> [What needs to be done]
Answer these questions using the review of A-HAUNTING WE WILL GO below.
(a) Which two films does the review say long had reputations as Laurel & Hardy's worst?
(b) Which director does the review name, and in what kind of film does it call him solid?
(c) What score does the review give the film?

━━━━━ Text shown

For many years,both ATOLL K(1951)and THE BIG NOISE(1944)had reputations for being Laurel & Hardy's worst film;amongst film scholars and L & H buffs like myself,this film has definitely taken over that mantle in recent years. So why is A-HAUNTING WE WILL GO so dismal? Firstly,Laurel & Hardy the actors are not allowed to play Laurel & Hardy the characters throughout.Namely,the naive,likeable innocents they established at the Hal Roach studios are virtually non-existent;they are forced to play irritating,doltish nit-wits who we are not called to sympathise with;the exact reverse philosophy as was with their Roach films. Secondly,Fox saddles them with a tenth-rate gangster melodrama in which they would've been better off not appearing in;much of the dialogue is straight,unfunny exposition with supporting characters that are far too tough and nasty to be funny. Thirdly,Alfred Werker,a solid director of melodramas,is totally out of his depth with comedy,and it shows up starkly in this film. And finally,the title is misleading;haunting has nothing to do with the plot,and nothing of it's description turns up in the film. The only mildly amusing moments occur within a train sequence featuring Dante the magician(who easily gives the film's most assured performance);Stan & Ollie,though,look embarrassed and bored with the film's content;as they should be.It's my candidate for their worst film,and many others are beginning to agree.3 out of 10.

━━━━━━━━━━
━━━━━ Data

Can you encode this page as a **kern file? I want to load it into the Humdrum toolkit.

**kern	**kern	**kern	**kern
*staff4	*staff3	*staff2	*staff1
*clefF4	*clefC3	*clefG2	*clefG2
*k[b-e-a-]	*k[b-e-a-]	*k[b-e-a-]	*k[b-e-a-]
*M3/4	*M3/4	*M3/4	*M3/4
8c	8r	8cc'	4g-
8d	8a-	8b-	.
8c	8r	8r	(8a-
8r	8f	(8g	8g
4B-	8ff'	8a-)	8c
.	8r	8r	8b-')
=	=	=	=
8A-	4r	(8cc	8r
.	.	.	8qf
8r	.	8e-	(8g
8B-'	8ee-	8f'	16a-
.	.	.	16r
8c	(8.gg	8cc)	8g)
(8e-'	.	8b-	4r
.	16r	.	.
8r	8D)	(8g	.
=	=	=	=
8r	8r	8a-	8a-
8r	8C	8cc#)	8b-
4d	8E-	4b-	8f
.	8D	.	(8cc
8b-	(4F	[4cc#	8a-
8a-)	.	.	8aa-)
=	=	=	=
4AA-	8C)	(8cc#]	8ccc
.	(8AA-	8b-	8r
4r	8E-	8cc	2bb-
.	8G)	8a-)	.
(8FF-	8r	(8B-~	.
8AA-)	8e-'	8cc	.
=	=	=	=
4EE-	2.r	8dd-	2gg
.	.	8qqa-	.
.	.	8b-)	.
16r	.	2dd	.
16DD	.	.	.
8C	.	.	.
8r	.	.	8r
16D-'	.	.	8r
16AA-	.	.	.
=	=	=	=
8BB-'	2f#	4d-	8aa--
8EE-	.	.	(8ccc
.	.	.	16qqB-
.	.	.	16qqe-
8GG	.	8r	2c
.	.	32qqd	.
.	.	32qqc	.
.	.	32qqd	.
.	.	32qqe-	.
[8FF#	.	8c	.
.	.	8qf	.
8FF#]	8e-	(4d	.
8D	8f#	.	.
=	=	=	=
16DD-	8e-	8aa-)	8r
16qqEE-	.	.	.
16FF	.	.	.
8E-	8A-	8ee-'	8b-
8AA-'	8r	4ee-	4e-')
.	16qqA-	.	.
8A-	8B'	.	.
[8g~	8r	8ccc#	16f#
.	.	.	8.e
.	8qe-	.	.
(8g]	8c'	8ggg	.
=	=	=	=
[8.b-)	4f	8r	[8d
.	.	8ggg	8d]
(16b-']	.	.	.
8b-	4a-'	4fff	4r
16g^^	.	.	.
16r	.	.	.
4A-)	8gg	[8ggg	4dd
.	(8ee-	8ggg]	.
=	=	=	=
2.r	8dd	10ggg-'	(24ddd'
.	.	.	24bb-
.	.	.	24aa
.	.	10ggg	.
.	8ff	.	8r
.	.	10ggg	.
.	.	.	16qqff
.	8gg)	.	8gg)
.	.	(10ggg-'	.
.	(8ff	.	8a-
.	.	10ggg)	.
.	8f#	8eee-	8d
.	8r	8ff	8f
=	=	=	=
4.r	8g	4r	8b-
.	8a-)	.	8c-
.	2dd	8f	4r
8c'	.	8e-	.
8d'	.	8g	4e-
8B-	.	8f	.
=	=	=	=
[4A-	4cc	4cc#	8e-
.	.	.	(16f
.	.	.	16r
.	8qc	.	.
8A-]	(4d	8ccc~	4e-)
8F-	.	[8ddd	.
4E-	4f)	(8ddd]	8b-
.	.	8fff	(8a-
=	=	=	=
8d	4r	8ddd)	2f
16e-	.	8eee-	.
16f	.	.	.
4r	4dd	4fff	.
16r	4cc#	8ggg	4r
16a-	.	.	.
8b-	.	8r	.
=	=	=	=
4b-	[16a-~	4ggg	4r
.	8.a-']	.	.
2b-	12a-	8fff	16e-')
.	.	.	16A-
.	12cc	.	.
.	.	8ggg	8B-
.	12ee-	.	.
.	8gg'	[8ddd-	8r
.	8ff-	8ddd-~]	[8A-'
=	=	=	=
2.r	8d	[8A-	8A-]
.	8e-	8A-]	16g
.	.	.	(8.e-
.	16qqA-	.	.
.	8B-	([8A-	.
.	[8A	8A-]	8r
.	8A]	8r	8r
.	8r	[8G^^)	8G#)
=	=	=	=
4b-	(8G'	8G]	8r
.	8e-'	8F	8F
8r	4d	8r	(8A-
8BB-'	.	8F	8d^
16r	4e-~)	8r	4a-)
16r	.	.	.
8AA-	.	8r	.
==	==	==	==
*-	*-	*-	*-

━━━━━━━━━━

> [Answer below]
(a) ATOLL K (1951) and THE BIG NOISE (1944).
(b) Alfred Werker, a solid director of melodramas.
(c) 3 out of 10.